En cuanto al Estado Mayor Conjunto, evidenció, tanto antes de las operaciones como durante ellas, ser un organismo burocrático e inoperante. Los generales Menéndez y Oscar Jofré, influenciados por un erróneo asesoramiento naval, no le asignaron real importancia a la estratégica zona de San Carlos para que los británicos conformaran una “cabeza de playa”, a pesar de que un isleño había alertado que era el sitio más adecuado para el desembarco, que se produjo el 21 de mayo.

El conflicto tuvo dos fases: la primera, predominantemente aeronaval, entre el 1º y el 20 de mayo; y la segunda, predominantemente terrestre, entre el 21 de mayo y el 14 de junio. Durante la fase aeronaval, nuestras fuerzas en tierra fueron sometidas a un desgaste psicofísico en las húmedas y frías trincheras, esperando el desembarco británico. La fase terrestre la iniciamos conscientes de nuestras propias limitaciones, de haber cedido totalmente la iniciativa al enemigo y de la imposibilidad de recibir apoyo del continente.
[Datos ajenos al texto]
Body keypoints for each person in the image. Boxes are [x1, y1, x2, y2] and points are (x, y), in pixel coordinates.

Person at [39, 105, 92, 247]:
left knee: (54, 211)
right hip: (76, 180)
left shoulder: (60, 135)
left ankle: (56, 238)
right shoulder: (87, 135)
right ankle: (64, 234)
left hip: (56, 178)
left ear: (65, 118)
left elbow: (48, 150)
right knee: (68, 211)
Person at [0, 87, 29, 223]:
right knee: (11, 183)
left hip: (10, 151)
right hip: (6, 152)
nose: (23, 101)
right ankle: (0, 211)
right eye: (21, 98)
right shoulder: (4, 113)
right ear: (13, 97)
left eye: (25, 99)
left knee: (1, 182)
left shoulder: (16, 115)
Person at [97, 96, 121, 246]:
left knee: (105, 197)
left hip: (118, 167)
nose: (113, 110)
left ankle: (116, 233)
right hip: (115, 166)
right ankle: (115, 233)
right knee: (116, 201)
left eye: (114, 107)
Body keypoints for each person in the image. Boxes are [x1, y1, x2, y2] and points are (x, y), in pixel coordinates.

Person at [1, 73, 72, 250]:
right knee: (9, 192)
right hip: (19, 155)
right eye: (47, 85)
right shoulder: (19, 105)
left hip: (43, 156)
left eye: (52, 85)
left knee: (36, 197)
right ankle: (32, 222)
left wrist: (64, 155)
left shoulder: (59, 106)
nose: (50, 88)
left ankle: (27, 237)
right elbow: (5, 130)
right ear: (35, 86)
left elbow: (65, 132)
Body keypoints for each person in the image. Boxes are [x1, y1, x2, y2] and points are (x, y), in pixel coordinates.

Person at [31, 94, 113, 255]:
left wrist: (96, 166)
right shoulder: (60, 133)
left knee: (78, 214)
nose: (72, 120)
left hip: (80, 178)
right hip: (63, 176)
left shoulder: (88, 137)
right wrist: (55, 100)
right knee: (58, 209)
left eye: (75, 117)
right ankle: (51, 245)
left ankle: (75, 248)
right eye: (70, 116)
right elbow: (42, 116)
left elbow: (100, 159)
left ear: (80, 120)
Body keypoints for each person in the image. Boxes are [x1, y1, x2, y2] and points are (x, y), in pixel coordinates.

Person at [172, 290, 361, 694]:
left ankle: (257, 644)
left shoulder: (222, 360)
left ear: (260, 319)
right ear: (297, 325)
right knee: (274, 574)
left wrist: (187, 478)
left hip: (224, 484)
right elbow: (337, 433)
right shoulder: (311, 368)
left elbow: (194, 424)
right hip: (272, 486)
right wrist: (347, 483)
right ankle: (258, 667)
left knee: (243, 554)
Nuestro poder de combate fue eliminado por partes: primero, nuestra flota de superficie, que se automarginó del conflicto sin siquiera intentar disputar el espacio marítimo; segundo, la Fuerza Aérea y la Aviación Naval, debido a las importantes pérdidas sufridas, a pesar de los reconocidos éxitos iniciales y la excelente profesionalidad evidenciada; por último, los efectivos terrestres del Ejército y de la Infantería de Marina, cuando el estrangulamiento terrestre cerró definitivamente el previsible cerco total que condujo a la inevitable rendición.

Una distorsionada expresión del ser nacional, exitista y derrotista por antonomasia, no rescató inicialmente en su justa medida el comportamiento de quienes pelearon por un sentimiento, pero sí lo hicieron los británicos.
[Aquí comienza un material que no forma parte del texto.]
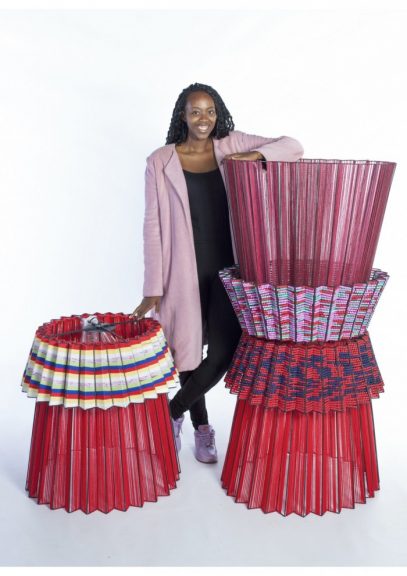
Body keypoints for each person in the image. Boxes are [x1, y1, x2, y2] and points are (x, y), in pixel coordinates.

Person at [132, 83, 303, 463]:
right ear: (183, 116)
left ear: (218, 113)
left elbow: (293, 146)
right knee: (188, 353)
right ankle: (202, 429)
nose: (203, 119)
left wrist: (254, 155)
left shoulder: (231, 144)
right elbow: (152, 225)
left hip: (230, 269)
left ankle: (170, 413)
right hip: (182, 270)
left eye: (209, 111)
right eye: (195, 111)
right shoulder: (160, 161)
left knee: (224, 351)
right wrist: (152, 287)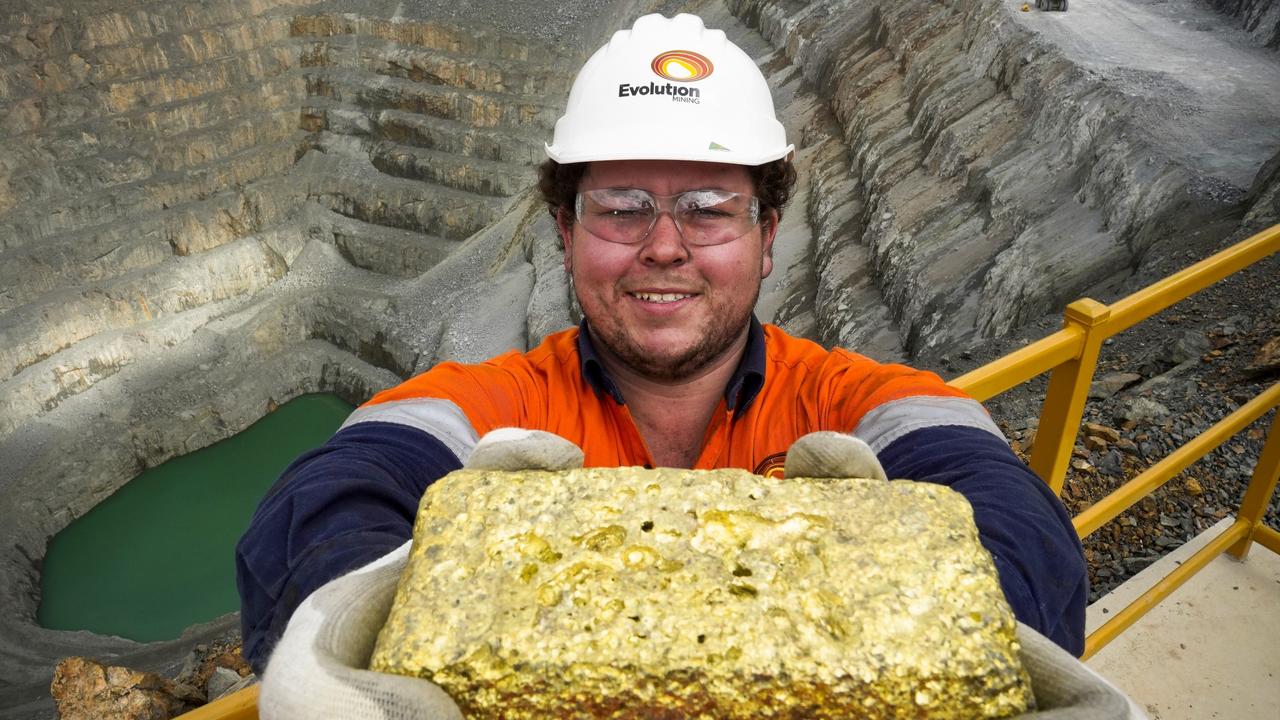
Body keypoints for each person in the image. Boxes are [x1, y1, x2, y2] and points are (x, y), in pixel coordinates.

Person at [236, 11, 1087, 684]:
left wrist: (953, 639)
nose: (665, 246)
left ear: (767, 235)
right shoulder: (498, 405)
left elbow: (1016, 521)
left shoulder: (852, 403)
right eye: (623, 206)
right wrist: (363, 618)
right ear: (566, 231)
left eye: (710, 206)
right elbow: (329, 499)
Además, el conocido informe Rattenbach expresa: “Es importante señalar que hubo unidades que fueron conducidas con eficiencia, valor y decisión. En esos casos, ya en la espera, en el combate o en sus pausas, el rendimiento fue siempre elevado. Tal el caso, por ejemplo, de la Fuerza Aérea Sur, la Aviación Naval, los medios aéreos de las tres fuerzas destacados en las islas, el Comando Aéreo de Transporte; la Artillería de Ejército (Grupos de Artillería 3 y 4) y de la Infantería Marina; la Artillería Antiaérea de las tres Fuerzas Armadas, correcta y eficazmente integradas, al igual que el Batallón de Infantería de Marina 5, el Escuadrón de Caballería Blindada 10, las Compañías de Comandos 601 y 602 y el Regimiento de Infantería 25. Como ha ocurrido siempre en las circunstancias críticas, el comportamiento de las tropas en combate fue función directa de la calidad de sus mandos”.

La República Argentina jamás recurrirá nuevamente a la violencia y mucho menos a su extrema expresión: la guerra. Esta constituye uno de los actos más trágicos en la vida de los pueblos y, por desgracia, también una de las más frecuentes maneras en que se han intentado resolver las disputas en la historia. Es el diálogo, el respeto y la vocación por la paz lo que debe ser depositado en el corazón de los seres humanos.

Todos los muertos de Malvinas, argentinos y británicos, siguen viviendo no solo en la turba isleña y en el mar austral, sino también donde la verdadera humanidad mantiene su alto valor.

*Ex jefe del Ejército Argentino, veterano de la guerra de Malvinas y ex embajador en Colombia y Costa Rica.